» Data for processing:
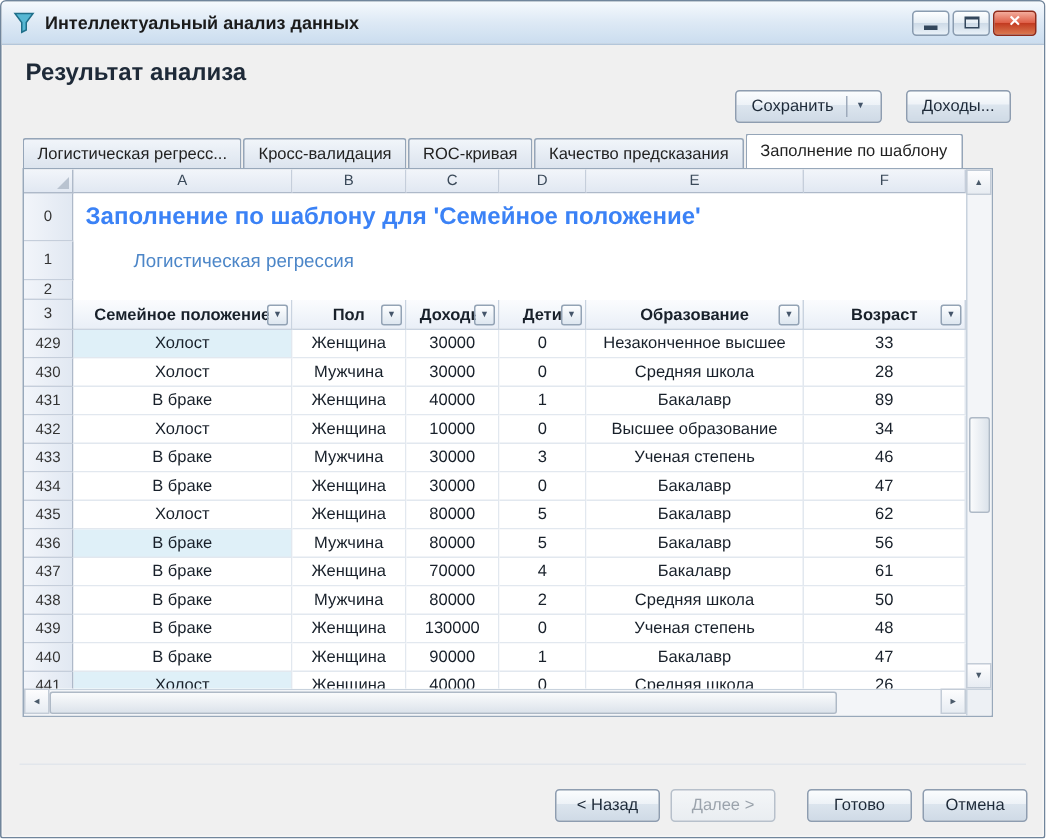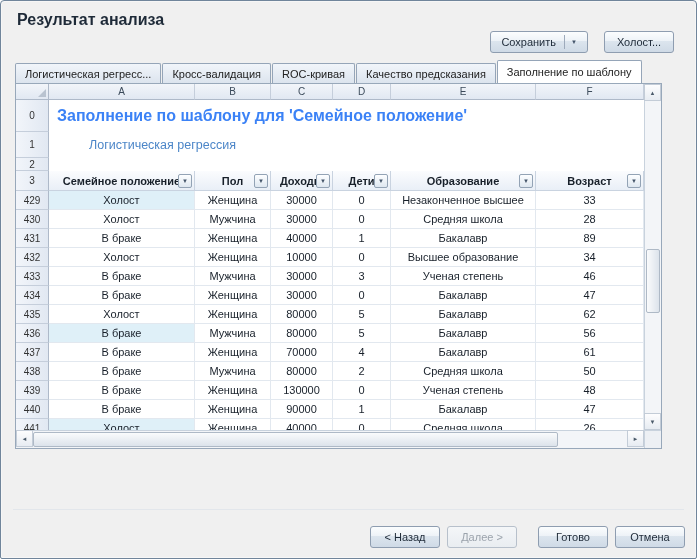--- a/index.html
+++ b/index.html
@@ -160,33 +160,52 @@
   }
   .footer .btn{width:70px;}
   .footer .btn.gap-left{margin-left:14px;}
   .btn.disabled{color:#9BA3AC;background:linear-gradient(#F4F6F8,#E9EDF1);border-color:#B7C0CB;}
 </style>
 </head>
 <body>
 
 <div class="window">
 
+  <div class="titlebar">
+    <span class="app-icon">
+      <svg width="16" height="16" viewBox="0 0 16 16">
+        <polygon points="2,2 14,2 9.5,8 9.5,13 6.5,14.5 6.5,8" fill="#56B7D3" stroke="#1F6F8A" stroke-width="1"></polygon>
+      </svg>
+    </span>
+    <span class="title-text">Интеллектуальный анализ данных</span>
+    <div class="win-controls">
+      <div class="winbtn">
+          <span class="min-glyph"></span>
+        </div>
+      <div class="winbtn">
+          <span class="max-glyph"></span>
+        </div>
+      <div class="winbtn close">
+          <span class="close-glyph">✕</span>
+        </div>
+    </div>
+  </div>
 
   <div class="content">
 
     <div class="page-title">Результат анализа</div>
 
     <div class="toolbar">
       <button class="btn">
         <span>Сохранить</span>
         <span class="split-sep"></span>
         <span class="dd-arrow">▼</span>
       </button>
       <button class="btn">
-        <span>Холост...</span>
+        <span>Доходы...</span>
       </button>
     </div>
 
     <div class="tabstrip">
       <div class="tab">
           <span>Логистическая регресс...</span>
         </div>
       <div class="tab">
           <span>Кросс-валидация</span>
         </div>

» Prompt: Starting from the data above, filter for lines with "width" and copy each one.

» The answer:
   .footer .btn{width:70px;}
+      <svg width="16" height="16" viewBox="0 0 16 16">
+        <polygon points="2,2 14,2 9.5,8 9.5,13 6.5,14.5 6.5,8" fill="#56B7D3" stroke="#1F6F8A" stroke-width="1"></polygon>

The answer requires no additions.